メカトロニクス・ロボット分野の中核人材育成事業<

社団法人 日本機械学会
イノベーションセンター
技術者教育委員長 田口裕也

 「リーマンショック」に発した世界規模の経済不況に見舞われた我が国の産業界は、いち早く人員削減、経費節約および生産調整の緊急対応を実施した。その結果、研究開発や人材育成等に対する投資が著しく抑えられる傾向にあるが、一方では、こういう時こそ次期に備えて人材育成を強化し、採用活動に努める元気のある中堅・中小企業も現れている。
 日本機械学会は、講演・講習会、調査研究、出版および海外事業などの活動に加えて、イノベーションセンターを発足させ技術者教育・人材育成にも力を入れている。
 また、社会に開かれた学会としての活動も強化しており、創立110周年(2007年8月)記念事業の一環として、「機械の日」の制定や、歴史に残る機械技術関連遺産の「機械遺産」としての認定などを実施している。(図1)


図1.日本機械学会認定の「機械遺産」の例

 また、イノベーションセンターでは、機械状態監視診断技術者認証事業および計算力学技術者(CAE技術者)資格認定事業を推進中で認定者総数は、夫々2,000名を超えており、今後資格更新時におけるCPDポイントの活用など、継続教育と技術者資格認定のシナジー効果も出つつあり、本資格の社会的な認知度・価値を一層高めて行きたい。

1.中核人材育成事業とは

 昨今の経済不況を踏まえて、今こそ次の世代へ向けて技術の伝承と今後の製造現場で中核的役割を担ってゆく技術者の人材育成が喫緊の課題となっている。  この解決策として、産業界と高等教育機関が連携することにより、製造現場の人材育成において革新的な役割を果たす「産学連携人材育成事業」(経済産業省)がスタートし、日本機械学会は、3年前からこの事業を管理法人として受託した。(図2)


図2.経済産業省 産学連携製造中核人材育成事業

2.学会機能を生かした人材育成の新たな取組み

 このプロジェクトの推進に当っては、学会が擁する幅の広い会員層、ロボティクス・メカトロニクス部門をはじめ全国の支部との連携が可能で、学会機能を生かした人材育成の新たな仕組みが構築でき,次のような成果が得られた。

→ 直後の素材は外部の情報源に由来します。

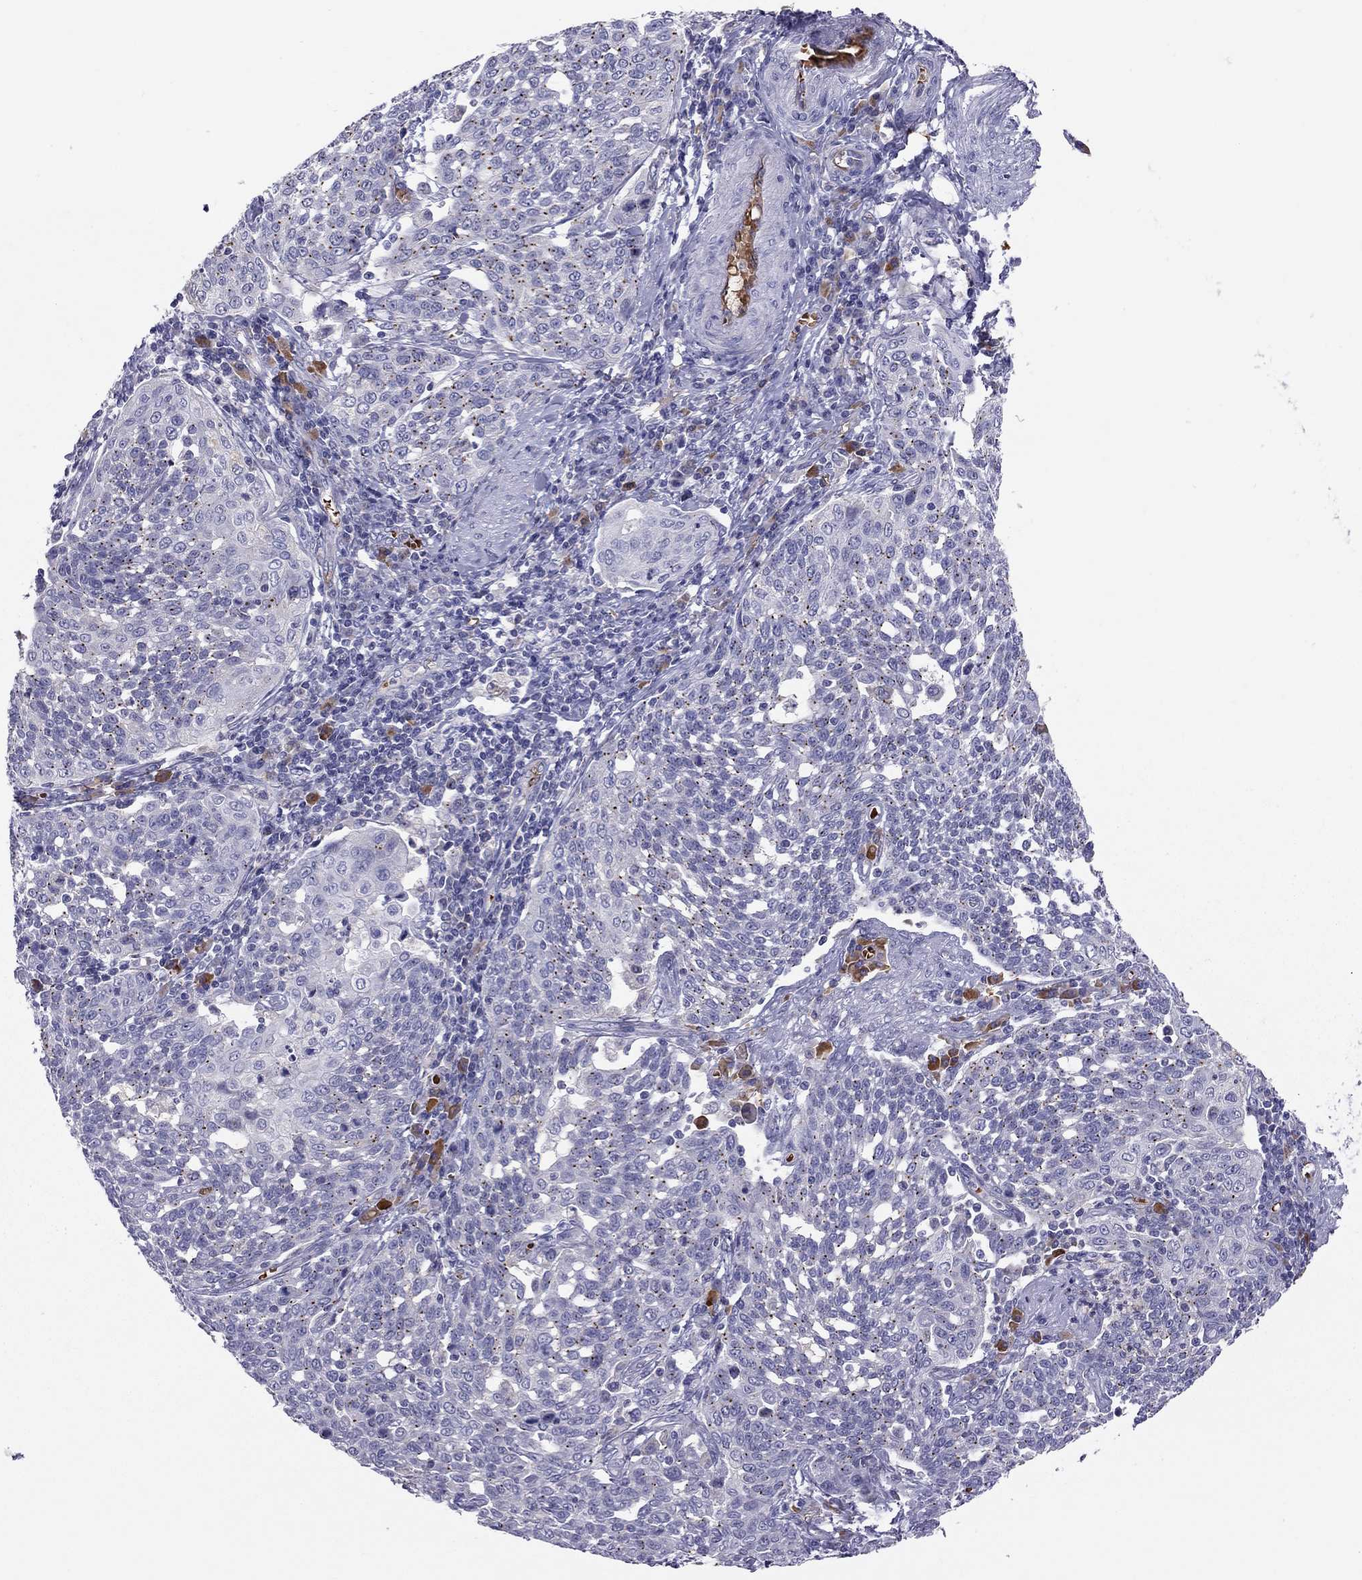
{"staining": {"intensity": "negative", "quantity": "none", "location": "none"}, "tissue": "cervical cancer", "cell_type": "Tumor cells", "image_type": "cancer", "snomed": [{"axis": "morphology", "description": "Squamous cell carcinoma, NOS"}, {"axis": "topography", "description": "Cervix"}], "caption": "This is a photomicrograph of immunohistochemistry (IHC) staining of cervical cancer (squamous cell carcinoma), which shows no positivity in tumor cells.", "gene": "FRMD1", "patient": {"sex": "female", "age": 34}}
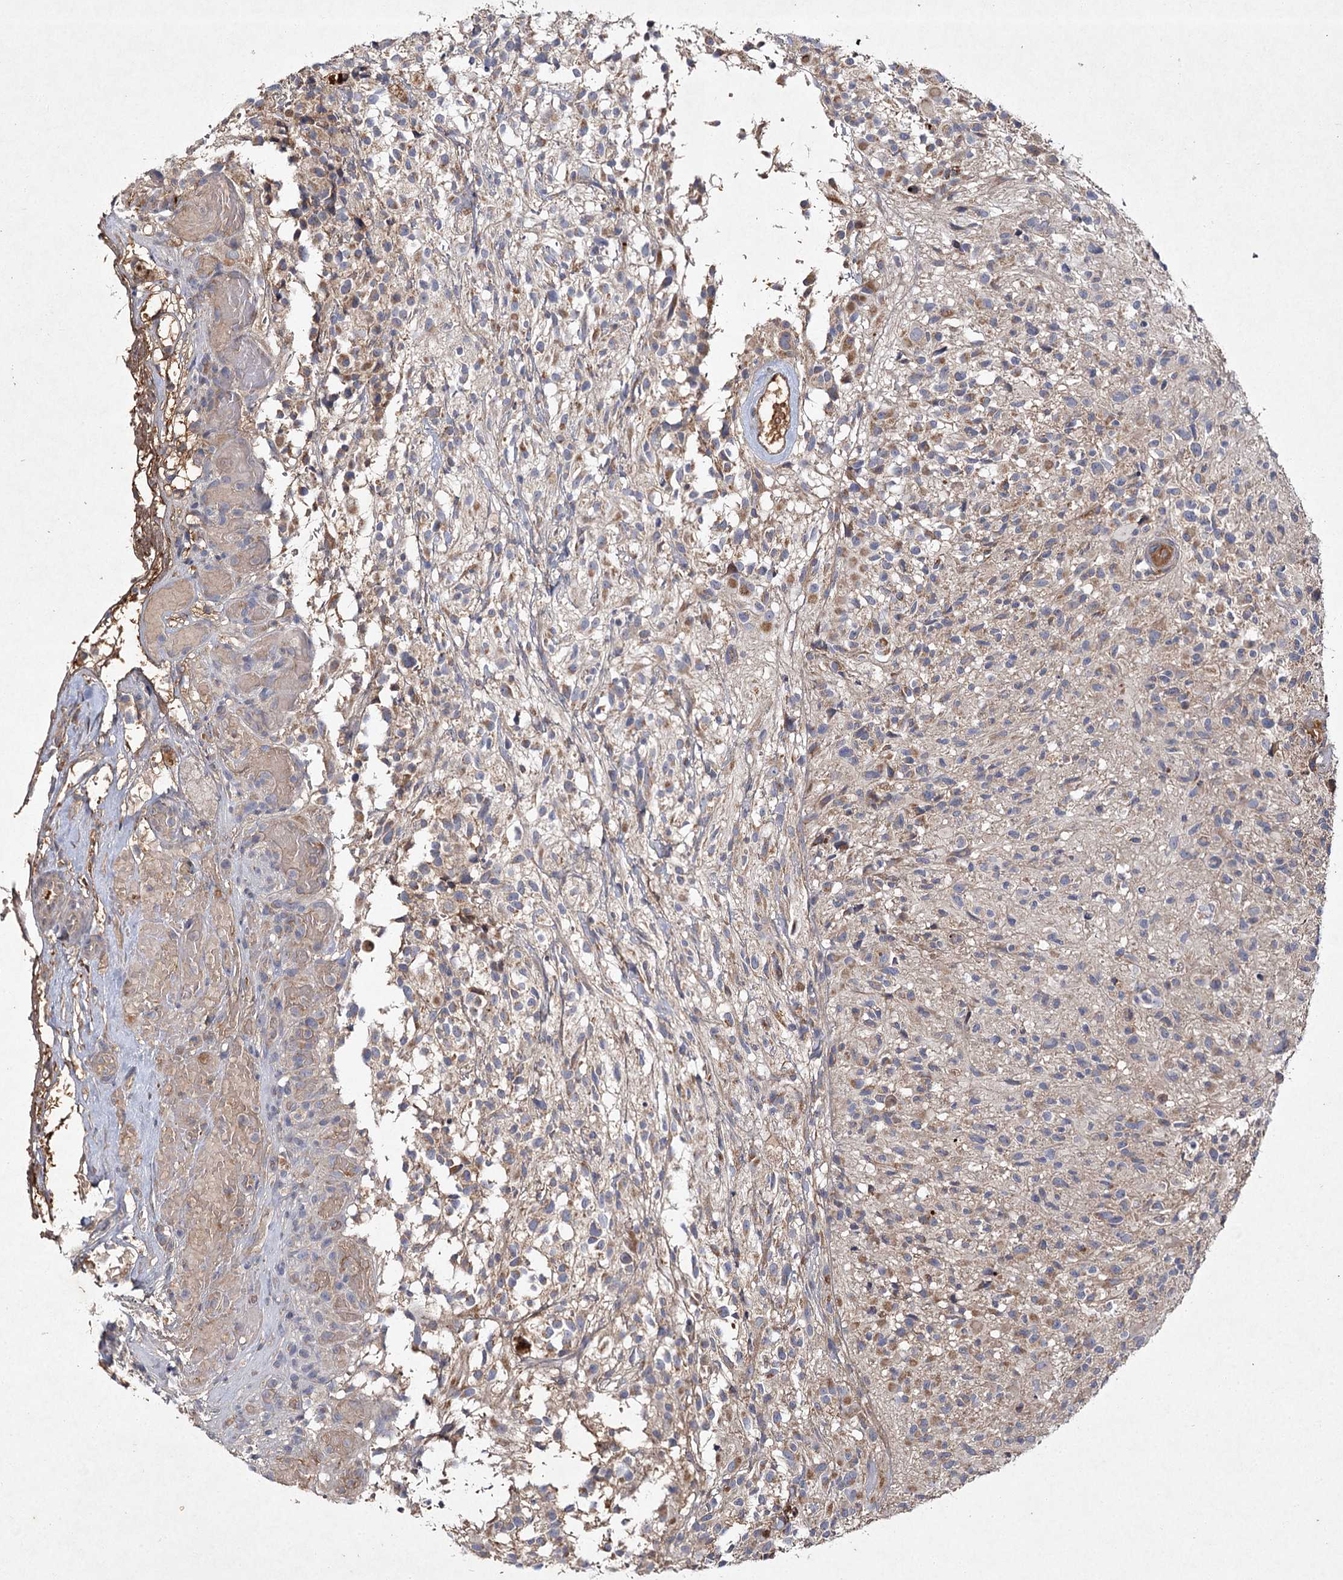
{"staining": {"intensity": "weak", "quantity": "25%-75%", "location": "cytoplasmic/membranous"}, "tissue": "glioma", "cell_type": "Tumor cells", "image_type": "cancer", "snomed": [{"axis": "morphology", "description": "Glioma, malignant, High grade"}, {"axis": "morphology", "description": "Glioblastoma, NOS"}, {"axis": "topography", "description": "Brain"}], "caption": "Protein expression by immunohistochemistry displays weak cytoplasmic/membranous expression in approximately 25%-75% of tumor cells in malignant glioma (high-grade).", "gene": "MFN1", "patient": {"sex": "male", "age": 60}}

@地域連携と協力企業支援による「メカトロニクス・ロボット分野」の幅広いテキストメニュー(68冊)と実践的講座(87講座、受講者956名)を開発した。

Aモノづくり人材育成コンシェルジュの確立
一流ホテルのコンシェルジュサービスを本プロジェクトにも導入し、積極的な企業訪問(493社)で地域企業と大学の橋渡しを行い、受講者派遣を促した。

B人的ネットワークの構築(地域人材育成会議)
本事業がきっかけとなって発足した川越地域中核人材育成推進協議会などの地域連携(産業界、商工会議所、自治体等)の組織は、受講者派遣や講座開発などで有効な仕掛けであることが実証された。

C顕彰制度:「実践的教育のために研修所を提供された企業」並び「受講者派遣企業」等を顕彰した。

3.まとめ

 「人材育成」は、一日して成らず。桃・栗3年 人材育成8〜10年であり、今仕込まなければ将来の我が国の産業の死活問題となる。人材育成の証ともなる技術者の技術レベルの品質保証は、グローバル化に対処するために益々重要であり、技術者の資格・技術認定を有する自社の技術者を擁し、技術者が資格取得し易い環境作りに投資をしなければ、仕事が回ってこない時代が来るに違いない。その時に備えて、技術者の資格・技術認定の重要性を認識し、有資格技術者が高く処遇を受ける社会システム構築のために、学協会への期待と責務が益々増大していると思う。